**EXERCISE GOAL:** Set down the data below from its first line to the line holding "### 4.将lambda函数作为参数传递给其他函数。", inclusive; omit all pictures.

**Extracted data entries:**
┄┄┄┄┄┄┄┄┄┄

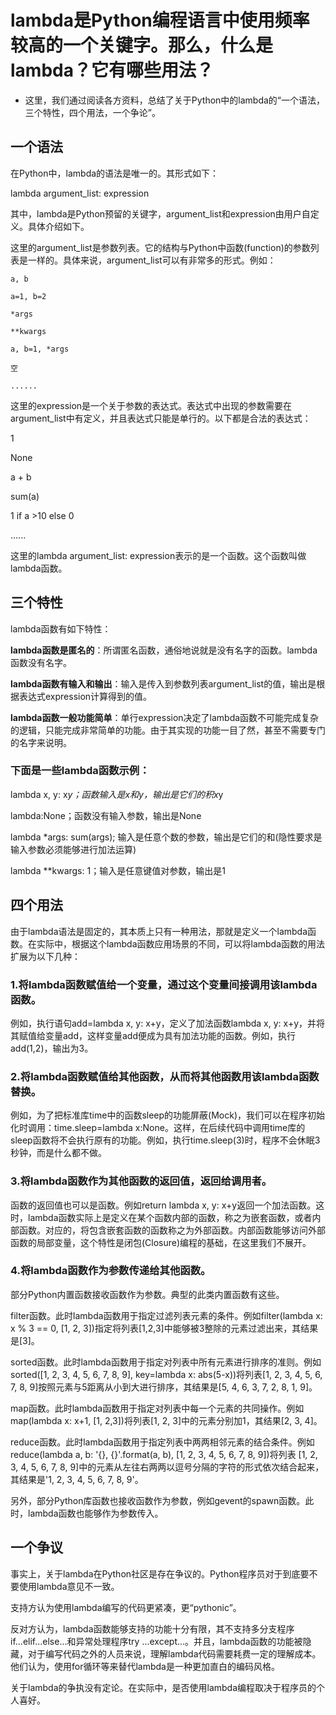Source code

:# lambda是Python编程语言中使用频率较高的一个关键字。那么，什么是lambda？它有哪些用法？
- 这里，我们通过阅读各方资料，总结了关于Python中的lambda的“一个语法，三个特性，四个用法，一个争论”。

## 一个语法

在Python中，lambda的语法是唯一的。其形式如下：

 lambda argument_list: expression

其中，lambda是Python预留的关键字，argument_list和expression由用户自定义。具体介绍如下。

这里的argument_list是参数列表。它的结构与Python中函数(function)的参数列表是一样的。具体来说，argument_list可以有非常多的形式。例如：

    a, b

    a=1, b=2

    *args

    **kwargs

    a, b=1, *args

    空

    ......

这里的expression是一个关于参数的表达式。表达式中出现的参数需要在argument_list中有定义，并且表达式只能是单行的。以下都是合法的表达式：

   1

   None

   a + b

   sum(a)

   1 if a >10 else 0

   ......

这里的lambda argument_list: expression表示的是一个函数。这个函数叫做lambda函数。



## 三个特性

lambda函数有如下特性：

**lambda函数是匿名的**：所谓匿名函数，通俗地说就是没有名字的函数。lambda函数没有名字。

**lambda函数有输入和输出**：输入是传入到参数列表argument_list的值，输出是根据表达式expression计算得到的值。

**lambda函数一般功能简单**：单行expression决定了lambda函数不可能完成复杂的逻辑，只能完成非常简单的功能。由于其实现的功能一目了然，甚至不需要专门的名字来说明。

### 下面是一些lambda函数示例：

lambda x, y: x*y；函数输入是x和y，输出是它们的积x*y

lambda:None；函数没有输入参数，输出是None

lambda *args: sum(args); 输入是任意个数的参数，输出是它们的和(隐性要求是输入参数必须能够进行加法运算)

lambda **kwargs: 1；输入是任意键值对参数，输出是1



## 四个用法

由于lambda语法是固定的，其本质上只有一种用法，那就是定义一个lambda函数。在实际中，根据这个lambda函数应用场景的不同，可以将lambda函数的用法扩展为以下几种：

### 1.将lambda函数赋值给一个变量，通过这个变量间接调用该lambda函数。

例如，执行语句add=lambda x, y: x+y，定义了加法函数lambda x, y: x+y，并将其赋值给变量add，这样变量add便成为具有加法功能的函数。例如，执行add(1,2)，输出为3。


### 2.将lambda函数赋值给其他函数，从而将其他函数用该lambda函数替换。

例如，为了把标准库time中的函数sleep的功能屏蔽(Mock)，我们可以在程序初始化时调用：time.sleep=lambda x:None。这样，在后续代码中调用time库的sleep函数将不会执行原有的功能。例如，执行time.sleep(3)时，程序不会休眠3秒钟，而是什么都不做。

### 3.将lambda函数作为其他函数的返回值，返回给调用者。

函数的返回值也可以是函数。例如return lambda x, y: x+y返回一个加法函数。这时，lambda函数实际上是定义在某个函数内部的函数，称之为嵌套函数，或者内部函数。对应的，将包含嵌套函数的函数称之为外部函数。内部函数能够访问外部函数的局部变量，这个特性是闭包(Closure)编程的基础，在这里我们不展开。


### 4.将lambda函数作为参数传递给其他函数。

部分Python内置函数接收函数作为参数。典型的此类内置函数有这些。

filter函数。此时lambda函数用于指定过滤列表元素的条件。例如filter(lambda x: x % 3 == 0, [1, 2, 3])指定将列表[1,2,3]中能够被3整除的元素过滤出来，其结果是[3]。

sorted函数。此时lambda函数用于指定对列表中所有元素进行排序的准则。例如sorted([1, 2, 3, 4, 5, 6, 7, 8, 9], key=lambda x: abs(5-x))将列表[1, 2, 3, 4, 5, 6, 7, 8, 9]按照元素与5距离从小到大进行排序，其结果是[5, 4, 6, 3, 7, 2, 8, 1, 9]。

map函数。此时lambda函数用于指定对列表中每一个元素的共同操作。例如map(lambda x: x+1, [1, 2,3])将列表[1, 2, 3]中的元素分别加1，其结果[2, 3, 4]。

reduce函数。此时lambda函数用于指定列表中两两相邻元素的结合条件。例如reduce(lambda a, b: '{}, {}'.format(a, b), [1, 2, 3, 4, 5, 6, 7, 8, 9])将列表 [1, 2, 3, 4, 5, 6, 7, 8, 9]中的元素从左往右两两以逗号分隔的字符的形式依次结合起来，其结果是'1, 2, 3, 4, 5, 6, 7, 8, 9'。

另外，部分Python库函数也接收函数作为参数，例如gevent的spawn函数。此时，lambda函数也能够作为参数传入。




## 一个争议

事实上，关于lambda在Python社区是存在争议的。Python程序员对于到底要不要使用lambda意见不一致。

支持方认为使用lambda编写的代码更紧凑，更“pythonic”。

反对方认为，lambda函数能够支持的功能十分有限，其不支持多分支程序if...elif...else...和异常处理程序try ...except...。并且，lambda函数的功能被隐藏，对于编写代码之外的人员来说，理解lambda代码需要耗费一定的理解成本。他们认为，使用for循环等来替代lambda是一种更加直白的编码风格。

关于lambda的争执没有定论。在实际中，是否使用lambda编程取决于程序员的个人喜好。

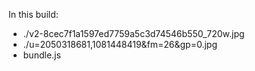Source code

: In this build:

- ./v2-8cec7f1a1597ed7759a5c3d74546b550_720w.jpg
- ./u=2050318681,1081448419&fm=26&gp=0.jpg
- bundle.js
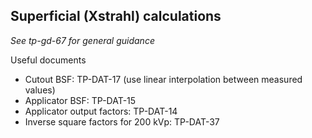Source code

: ## Superficial (Xstrahl) calculations
_See tp-gd-67 for general guidance_

Useful documents

- Cutout BSF: TP-DAT-17 (use linear interpolation between measured values)
- Applicator BSF: TP-DAT-15
- Applicator output factors: TP-DAT-14
- Inverse square factors for 200 kVp: TP-DAT-37
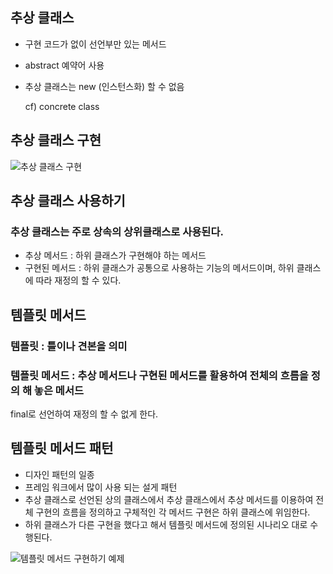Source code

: ## 추상 클래스
- 구현 코드가 없이 선언부만 있는 메서드
- abstract 예약어 사용
- 추상 클래스는 new (인스턴스화) 할 수 없음

   cf) concrete class


## 추상 클래스 구현
![추상 클래스 구현](https://user-images.githubusercontent.com/65329769/91934009-28110b80-ed25-11ea-9fc2-8b577af4d8e0.jpg)


## 추상 클래스 사용하기
 ### 추상 클래스는 주로 상속의 상위클래스로 사용된다.
 - 추상 메서드 : 하위 클래스가 구현해야 하는 메서드
 - 구현된 메서드 : 하위 클래스가 공통으로 사용하는 기능의 메서드이며, 
 하위 클래스에 따라 재정의 할 수 있다.


## 템플릿 메서드
 ### 템플릿 : 틀이나 견본을 의미
 ### 템플릿 메서드 : 추상 메서드나 구현된 메서드를 활용하여 전체의 흐름을 정의 해 놓은 메서드
 final로 선언하여 재정의 할 수 없게 한다.
 
 
 ## 템플릿 메서드 패턴
 - 디자인 패턴의 일종
 - 프레임 워크에서 많이 사용 되는 설게 패턴
 - 추상 클래스로 선언된 상의 클래스에서 추상 클래스에서 추상 메서드를 이용하여 전체 구현의 흐름을 정의하고 구체적인 각 메서드 구현은 하위 클래스에 위임한다.
 - 하위 클래스가 다른 구현을 했다고 해서 템플릿 메서드에 정의된 시나리오 대로 수행된다.
 
 ![템플릿 메서드 구현하기 예제](https://user-images.githubusercontent.com/65329769/91938491-0f0d5800-ed2f-11ea-96c0-f4e734f58ecc.jpg)
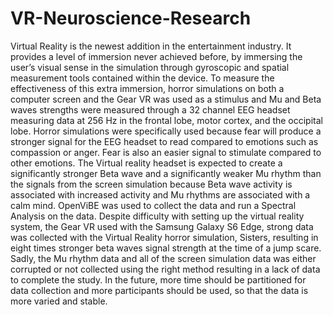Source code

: # VR-Neuroscience-Research

Virtual Reality is the newest addition in the entertainment industry. It provides a level of
immersion never achieved before, by immersing the user’s visual sense in the simulation through
gyroscopic and spatial measurement tools contained within the device. To measure the
effectiveness of this extra immersion, horror simulations on both a computer screen and the Gear
VR was used as a stimulus and Mu and Beta waves strengths were measured through a 32
channel EEG headset measuring data at 256 Hz in the frontal lobe, motor cortex, and the
occipital lobe. Horror simulations were specifically used because fear will produce a stronger
signal for the EEG headset to read compared to emotions such as compassion or anger. Fear is
also an easier signal to stimulate compared to other emotions. The Virtual reality headset is
expected to create a significantly stronger Beta wave and a significantly weaker Mu rhythm than
the signals from the screen simulation because Beta wave activity is associated with increased
activity and Mu rhythms are associated with a calm mind. OpenViBE was used to collect the
data and run a Spectral Analysis on the data. Despite difficulty with setting up the virtual reality
system, the Gear VR used with the Samsung Galaxy S6 Edge, strong data was collected with the
Virtual Reality horror simulation, Sisters, resulting in eight times stronger beta waves signal
strength at the time of a jump scare. Sadly, the Mu rhythm data and all of the screen simulation
data was either corrupted or not collected using the right method resulting in a lack of data to
complete the study. In the future, more time should be partitioned for data collection and more
participants should be used, so that the data is more varied and stable.
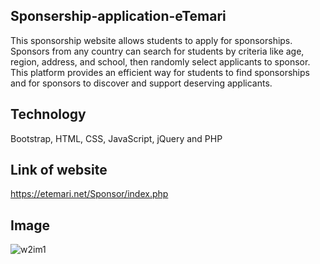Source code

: ## Sponsership-application-eTemari
This sponsorship website allows students to apply for sponsorships. Sponsors from any country can search for students by criteria like age, region, address, and school, then randomly select applicants to sponsor. This platform provides an efficient way for students to find sponsorships and for sponsors to discover and support deserving applicants.
## Technology
Bootstrap, HTML, CSS, JavaScript, jQuery and PHP
## Link of website
https://etemari.net/Sponsor/index.php
## Image

![w2im1](https://github.com/user-attachments/assets/7daec9db-f048-4ac1-8078-737ba7e59b8a)
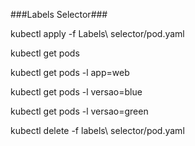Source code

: ###Labels Selector###

kubectl apply -f Labels\ selector/pod.yaml

kubectl get pods

kubectl get pods -l app=web

kubectl get pods -l versao=blue

kubectl get pods -l versao=green

kubectl delete -f labels\ selector/pod.yaml
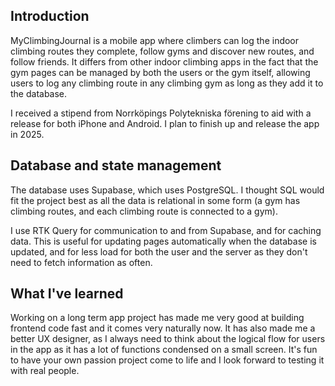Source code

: ## Introduction
MyClimbingJournal is a mobile app where climbers can log the indoor climbing routes they complete, follow gyms and discover new routes, and follow friends. It differs from other indoor climbing apps in the fact that the gym pages can be managed by both the users or the gym itself, allowing users to log any climbing route in any climbing gym as long as they add it to the database.

I received a stipend from Norrköpings Polytekniska förening to aid with a release for both iPhone and Android. I plan to finish up and release the app in 2025.

##

## Database and state management
The database uses Supabase, which uses PostgreSQL. I thought SQL would fit the project best as all the data is relational in some form (a gym has climbing routes, and each climbing route is connected to a gym).

I use RTK Query for communication to and from Supabase, and for caching data. This is useful for updating pages automatically when the database is updated, and for less load for both the user and the server as they don't need to fetch information as often.

## What I've learned

Working on a long term app project has made me very good at building frontend code fast and it comes very naturally now. It has also made me a better UX designer, as I always need to think about the logical flow for users in the app as it has a lot of functions condensed on a small screen. It's fun to have your own passion project come to life and I look forward to testing it with real people.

┄┄┄┄┄┄┄┄┄┄

**ANSWER BELOW:**
Source code

:# lambda是Python编程语言中使用频率较高的一个关键字。那么，什么是lambda？它有哪些用法？
- 这里，我们通过阅读各方资料，总结了关于Python中的lambda的“一个语法，三个特性，四个用法，一个争论”。

## 一个语法

在Python中，lambda的语法是唯一的。其形式如下：

 lambda argument_list: expression

其中，lambda是Python预留的关键字，argument_list和expression由用户自定义。具体介绍如下。

这里的argument_list是参数列表。它的结构与Python中函数(function)的参数列表是一样的。具体来说，argument_list可以有非常多的形式。例如：

    a, b

    a=1, b=2

    *args

    **kwargs

    a, b=1, *args

    空

    ......

这里的expression是一个关于参数的表达式。表达式中出现的参数需要在argument_list中有定义，并且表达式只能是单行的。以下都是合法的表达式：

   1

   None

   a + b

   sum(a)

   1 if a >10 else 0

   ......

这里的lambda argument_list: expression表示的是一个函数。这个函数叫做lambda函数。



## 三个特性

lambda函数有如下特性：

**lambda函数是匿名的**：所谓匿名函数，通俗地说就是没有名字的函数。lambda函数没有名字。

**lambda函数有输入和输出**：输入是传入到参数列表argument_list的值，输出是根据表达式expression计算得到的值。

**lambda函数一般功能简单**：单行expression决定了lambda函数不可能完成复杂的逻辑，只能完成非常简单的功能。由于其实现的功能一目了然，甚至不需要专门的名字来说明。

### 下面是一些lambda函数示例：

lambda x, y: x*y；函数输入是x和y，输出是它们的积x*y

lambda:None；函数没有输入参数，输出是None

lambda *args: sum(args); 输入是任意个数的参数，输出是它们的和(隐性要求是输入参数必须能够进行加法运算)

lambda **kwargs: 1；输入是任意键值对参数，输出是1



## 四个用法

由于lambda语法是固定的，其本质上只有一种用法，那就是定义一个lambda函数。在实际中，根据这个lambda函数应用场景的不同，可以将lambda函数的用法扩展为以下几种：

### 1.将lambda函数赋值给一个变量，通过这个变量间接调用该lambda函数。

例如，执行语句add=lambda x, y: x+y，定义了加法函数lambda x, y: x+y，并将其赋值给变量add，这样变量add便成为具有加法功能的函数。例如，执行add(1,2)，输出为3。


### 2.将lambda函数赋值给其他函数，从而将其他函数用该lambda函数替换。

例如，为了把标准库time中的函数sleep的功能屏蔽(Mock)，我们可以在程序初始化时调用：time.sleep=lambda x:None。这样，在后续代码中调用time库的sleep函数将不会执行原有的功能。例如，执行time.sleep(3)时，程序不会休眠3秒钟，而是什么都不做。

### 3.将lambda函数作为其他函数的返回值，返回给调用者。

函数的返回值也可以是函数。例如return lambda x, y: x+y返回一个加法函数。这时，lambda函数实际上是定义在某个函数内部的函数，称之为嵌套函数，或者内部函数。对应的，将包含嵌套函数的函数称之为外部函数。内部函数能够访问外部函数的局部变量，这个特性是闭包(Closure)编程的基础，在这里我们不展开。


### 4.将lambda函数作为参数传递给其他函数。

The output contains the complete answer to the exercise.